Additionally, it can be much easier to over-consume fruit juice than whole fruit.

For instance, two cups of orange juice are relatively easy to drink. However, this is the equivalent calorie and carbohydrate content of close to four 140-gram oranges (16, 31)

Consuming two cups of orange juice is much easier than eating four oranges in a row.

Common Questions About Fruit Juice

Here are some answers to common questions about fruit juice and the different available varieties.

What fruit juice is 100% fruit?

Firstly, any fruit juice can contain additional ingredients. This is the case whether the source fruit is orange, cranberries, or any other fruit. Therefore, checking the ingredients label when looking for pure 100% juice is important. Labels like ‘not from concentrate’ or ‘freshly squeezed’ indicate that the juice consists of fresh, pressed juice.

Is fruit juice healthy?

Fruit juice could be “healthy,” or it might not be, depending on the overall diet.
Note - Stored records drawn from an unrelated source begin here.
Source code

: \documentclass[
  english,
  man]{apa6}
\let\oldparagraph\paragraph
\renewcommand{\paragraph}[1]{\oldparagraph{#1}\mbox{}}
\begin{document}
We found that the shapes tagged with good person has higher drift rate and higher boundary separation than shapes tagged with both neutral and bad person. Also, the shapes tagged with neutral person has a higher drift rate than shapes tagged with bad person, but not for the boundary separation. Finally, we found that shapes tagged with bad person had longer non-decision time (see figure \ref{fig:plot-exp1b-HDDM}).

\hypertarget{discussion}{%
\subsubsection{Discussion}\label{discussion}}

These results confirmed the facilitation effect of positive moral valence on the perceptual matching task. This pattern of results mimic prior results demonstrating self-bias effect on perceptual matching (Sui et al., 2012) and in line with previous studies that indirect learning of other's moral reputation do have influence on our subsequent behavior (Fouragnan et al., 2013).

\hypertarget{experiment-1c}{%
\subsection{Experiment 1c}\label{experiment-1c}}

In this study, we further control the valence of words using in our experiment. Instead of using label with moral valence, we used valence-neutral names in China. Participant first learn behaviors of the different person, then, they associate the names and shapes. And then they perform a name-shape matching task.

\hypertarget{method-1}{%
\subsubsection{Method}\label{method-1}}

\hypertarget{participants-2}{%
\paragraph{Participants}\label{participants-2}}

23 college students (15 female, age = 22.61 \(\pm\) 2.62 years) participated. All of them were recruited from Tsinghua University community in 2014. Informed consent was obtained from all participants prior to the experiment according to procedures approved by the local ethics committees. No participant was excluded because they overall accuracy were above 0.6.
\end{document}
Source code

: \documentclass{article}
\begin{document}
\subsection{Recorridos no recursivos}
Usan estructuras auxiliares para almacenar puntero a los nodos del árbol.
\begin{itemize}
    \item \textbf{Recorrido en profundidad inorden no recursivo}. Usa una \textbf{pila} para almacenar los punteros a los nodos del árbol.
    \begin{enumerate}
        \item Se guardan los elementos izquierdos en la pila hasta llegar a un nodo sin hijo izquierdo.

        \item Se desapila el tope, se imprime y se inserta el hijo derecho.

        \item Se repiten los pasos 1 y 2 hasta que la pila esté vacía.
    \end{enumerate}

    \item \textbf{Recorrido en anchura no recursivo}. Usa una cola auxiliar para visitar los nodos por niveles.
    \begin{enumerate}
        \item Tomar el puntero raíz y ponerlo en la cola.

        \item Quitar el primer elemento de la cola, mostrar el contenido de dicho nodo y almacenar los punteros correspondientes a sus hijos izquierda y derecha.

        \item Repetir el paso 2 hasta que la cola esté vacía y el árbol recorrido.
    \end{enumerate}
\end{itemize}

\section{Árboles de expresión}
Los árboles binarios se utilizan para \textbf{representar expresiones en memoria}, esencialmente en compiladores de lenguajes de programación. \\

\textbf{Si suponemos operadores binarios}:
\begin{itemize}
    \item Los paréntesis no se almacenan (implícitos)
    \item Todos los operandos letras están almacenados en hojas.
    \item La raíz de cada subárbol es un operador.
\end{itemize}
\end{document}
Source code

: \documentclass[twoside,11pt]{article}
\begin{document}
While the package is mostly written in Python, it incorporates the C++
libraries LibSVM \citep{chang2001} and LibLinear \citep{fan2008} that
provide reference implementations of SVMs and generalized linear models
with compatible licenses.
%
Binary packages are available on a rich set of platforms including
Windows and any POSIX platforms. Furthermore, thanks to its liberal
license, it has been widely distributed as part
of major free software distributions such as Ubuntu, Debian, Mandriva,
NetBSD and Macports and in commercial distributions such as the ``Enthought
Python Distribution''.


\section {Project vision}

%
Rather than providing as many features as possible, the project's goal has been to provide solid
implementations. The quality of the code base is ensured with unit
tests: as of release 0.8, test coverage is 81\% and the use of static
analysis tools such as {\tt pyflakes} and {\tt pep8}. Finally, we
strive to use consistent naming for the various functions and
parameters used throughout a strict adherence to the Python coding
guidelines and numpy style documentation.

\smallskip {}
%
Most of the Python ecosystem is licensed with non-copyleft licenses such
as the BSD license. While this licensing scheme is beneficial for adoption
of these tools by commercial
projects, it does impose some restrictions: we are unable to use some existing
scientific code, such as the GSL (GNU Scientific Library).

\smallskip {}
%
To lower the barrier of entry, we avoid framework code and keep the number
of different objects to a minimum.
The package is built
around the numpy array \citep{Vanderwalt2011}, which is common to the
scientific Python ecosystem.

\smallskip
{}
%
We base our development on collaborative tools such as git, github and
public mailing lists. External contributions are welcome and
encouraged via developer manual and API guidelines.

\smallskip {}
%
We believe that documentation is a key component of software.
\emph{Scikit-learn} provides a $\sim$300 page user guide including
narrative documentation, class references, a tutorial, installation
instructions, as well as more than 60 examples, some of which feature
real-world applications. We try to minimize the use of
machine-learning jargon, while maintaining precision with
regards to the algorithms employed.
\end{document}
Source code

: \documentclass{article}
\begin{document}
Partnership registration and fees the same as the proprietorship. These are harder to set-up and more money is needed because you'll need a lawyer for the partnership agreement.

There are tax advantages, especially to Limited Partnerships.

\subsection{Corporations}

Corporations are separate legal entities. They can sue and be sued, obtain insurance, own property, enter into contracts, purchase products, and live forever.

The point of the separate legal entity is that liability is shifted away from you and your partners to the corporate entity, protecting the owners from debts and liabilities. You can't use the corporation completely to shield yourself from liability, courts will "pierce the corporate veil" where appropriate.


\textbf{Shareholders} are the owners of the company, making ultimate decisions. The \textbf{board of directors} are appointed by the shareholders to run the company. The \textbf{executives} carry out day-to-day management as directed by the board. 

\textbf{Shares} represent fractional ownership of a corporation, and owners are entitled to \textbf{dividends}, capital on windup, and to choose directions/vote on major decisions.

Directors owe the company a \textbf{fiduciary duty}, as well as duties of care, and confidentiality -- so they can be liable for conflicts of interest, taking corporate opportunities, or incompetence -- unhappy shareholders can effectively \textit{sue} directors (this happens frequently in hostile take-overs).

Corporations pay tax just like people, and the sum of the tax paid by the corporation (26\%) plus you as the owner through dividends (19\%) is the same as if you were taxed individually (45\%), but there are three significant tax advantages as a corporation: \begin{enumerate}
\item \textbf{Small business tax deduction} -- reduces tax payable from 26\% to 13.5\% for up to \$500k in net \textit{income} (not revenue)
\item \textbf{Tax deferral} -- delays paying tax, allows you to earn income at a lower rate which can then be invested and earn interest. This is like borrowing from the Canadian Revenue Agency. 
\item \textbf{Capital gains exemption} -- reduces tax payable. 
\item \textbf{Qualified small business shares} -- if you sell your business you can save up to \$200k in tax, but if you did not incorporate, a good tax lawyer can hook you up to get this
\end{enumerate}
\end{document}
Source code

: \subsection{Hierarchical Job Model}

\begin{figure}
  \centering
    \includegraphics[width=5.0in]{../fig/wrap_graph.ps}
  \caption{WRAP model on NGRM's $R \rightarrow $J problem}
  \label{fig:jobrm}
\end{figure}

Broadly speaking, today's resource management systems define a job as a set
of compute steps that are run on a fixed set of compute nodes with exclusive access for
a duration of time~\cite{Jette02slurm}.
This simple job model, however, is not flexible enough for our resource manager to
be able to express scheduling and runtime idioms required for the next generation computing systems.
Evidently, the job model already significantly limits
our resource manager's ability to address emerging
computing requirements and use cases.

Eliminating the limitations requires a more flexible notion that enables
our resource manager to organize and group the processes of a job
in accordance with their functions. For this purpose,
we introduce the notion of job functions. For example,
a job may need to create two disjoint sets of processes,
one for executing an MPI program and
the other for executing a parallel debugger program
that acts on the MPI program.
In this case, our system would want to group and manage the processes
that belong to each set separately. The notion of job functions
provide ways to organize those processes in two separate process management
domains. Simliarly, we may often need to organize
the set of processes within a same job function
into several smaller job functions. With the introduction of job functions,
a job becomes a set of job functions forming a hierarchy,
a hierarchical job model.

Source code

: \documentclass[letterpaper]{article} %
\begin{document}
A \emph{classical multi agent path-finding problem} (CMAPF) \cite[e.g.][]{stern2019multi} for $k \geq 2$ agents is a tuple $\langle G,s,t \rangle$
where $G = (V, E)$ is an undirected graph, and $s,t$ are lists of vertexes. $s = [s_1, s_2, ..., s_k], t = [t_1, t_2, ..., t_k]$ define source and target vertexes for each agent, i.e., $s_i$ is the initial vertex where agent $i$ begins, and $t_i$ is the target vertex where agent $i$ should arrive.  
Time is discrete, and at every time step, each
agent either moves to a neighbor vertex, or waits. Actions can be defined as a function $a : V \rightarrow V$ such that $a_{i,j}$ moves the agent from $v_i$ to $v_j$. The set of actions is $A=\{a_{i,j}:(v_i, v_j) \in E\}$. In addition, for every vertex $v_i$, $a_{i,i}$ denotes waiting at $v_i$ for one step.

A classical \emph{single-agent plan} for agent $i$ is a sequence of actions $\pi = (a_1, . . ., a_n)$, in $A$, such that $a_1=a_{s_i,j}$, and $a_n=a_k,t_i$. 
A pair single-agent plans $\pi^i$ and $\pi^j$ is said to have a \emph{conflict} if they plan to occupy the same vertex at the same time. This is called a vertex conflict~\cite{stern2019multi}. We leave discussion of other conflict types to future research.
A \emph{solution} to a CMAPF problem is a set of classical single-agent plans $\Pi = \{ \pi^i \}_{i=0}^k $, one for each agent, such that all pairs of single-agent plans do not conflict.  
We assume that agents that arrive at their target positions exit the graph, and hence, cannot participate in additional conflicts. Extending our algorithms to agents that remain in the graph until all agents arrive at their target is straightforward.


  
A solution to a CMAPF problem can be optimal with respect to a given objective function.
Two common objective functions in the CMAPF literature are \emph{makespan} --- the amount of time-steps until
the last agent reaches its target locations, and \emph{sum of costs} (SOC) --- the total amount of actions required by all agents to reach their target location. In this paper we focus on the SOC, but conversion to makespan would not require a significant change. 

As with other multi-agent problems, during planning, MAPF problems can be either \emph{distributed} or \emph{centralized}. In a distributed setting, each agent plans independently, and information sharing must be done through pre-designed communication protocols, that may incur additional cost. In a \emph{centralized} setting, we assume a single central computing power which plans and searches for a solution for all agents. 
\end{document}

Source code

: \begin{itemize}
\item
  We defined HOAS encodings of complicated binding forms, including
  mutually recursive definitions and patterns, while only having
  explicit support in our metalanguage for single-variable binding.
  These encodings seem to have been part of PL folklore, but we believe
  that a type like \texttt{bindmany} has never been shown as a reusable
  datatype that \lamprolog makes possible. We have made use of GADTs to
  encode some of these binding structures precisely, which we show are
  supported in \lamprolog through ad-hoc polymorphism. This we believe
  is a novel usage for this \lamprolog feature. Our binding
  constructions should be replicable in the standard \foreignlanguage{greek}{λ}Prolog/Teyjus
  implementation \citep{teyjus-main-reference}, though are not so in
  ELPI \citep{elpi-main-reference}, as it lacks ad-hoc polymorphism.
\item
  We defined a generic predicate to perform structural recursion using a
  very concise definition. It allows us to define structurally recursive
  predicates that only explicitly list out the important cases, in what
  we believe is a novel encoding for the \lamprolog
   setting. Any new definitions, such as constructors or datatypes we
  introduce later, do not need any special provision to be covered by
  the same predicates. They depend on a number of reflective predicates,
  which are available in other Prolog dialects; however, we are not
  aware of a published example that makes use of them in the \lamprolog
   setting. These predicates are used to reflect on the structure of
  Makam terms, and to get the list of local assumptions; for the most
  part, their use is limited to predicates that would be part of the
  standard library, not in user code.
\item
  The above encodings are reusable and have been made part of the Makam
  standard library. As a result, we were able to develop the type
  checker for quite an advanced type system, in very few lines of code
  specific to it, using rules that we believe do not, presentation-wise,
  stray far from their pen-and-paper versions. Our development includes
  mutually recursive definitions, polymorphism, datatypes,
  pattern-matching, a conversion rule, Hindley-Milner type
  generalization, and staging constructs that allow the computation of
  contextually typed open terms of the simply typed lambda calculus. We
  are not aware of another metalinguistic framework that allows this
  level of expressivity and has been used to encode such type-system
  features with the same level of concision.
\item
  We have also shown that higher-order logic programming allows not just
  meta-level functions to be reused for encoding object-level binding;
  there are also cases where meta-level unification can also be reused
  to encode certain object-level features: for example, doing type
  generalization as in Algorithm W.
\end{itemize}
For example, if an individual consumes less energy than required from food and has an insufficient vitamin C and potassium intake? In this case, fresh orange juice would likely be a beneficial addition to the diet. In contrast, adding several cups of fruit juice daily to a diet that is already energy and nutrient sufficient would be detrimental and encourage weight gain.

What are the most common juices?

Orange juice is the most common/popular juice in the world. In the United States, apple juice is a close second to orange juice (32).

Is drinking 100% pure juice equal to eating whole fruit?

No. Although juice contains the same vitamins, minerals, and phytonutrients, it doesn’t have the fiber content of whole fruit. Additionally, juice digestion will be quicker due to the lack of volume and structure compared to whole fruit. In this regard, a controlled trial demonstrated that an energy-matched serving of apple is more satiating (filling) than apple juice and lead to reduced subsequent energy intake (33).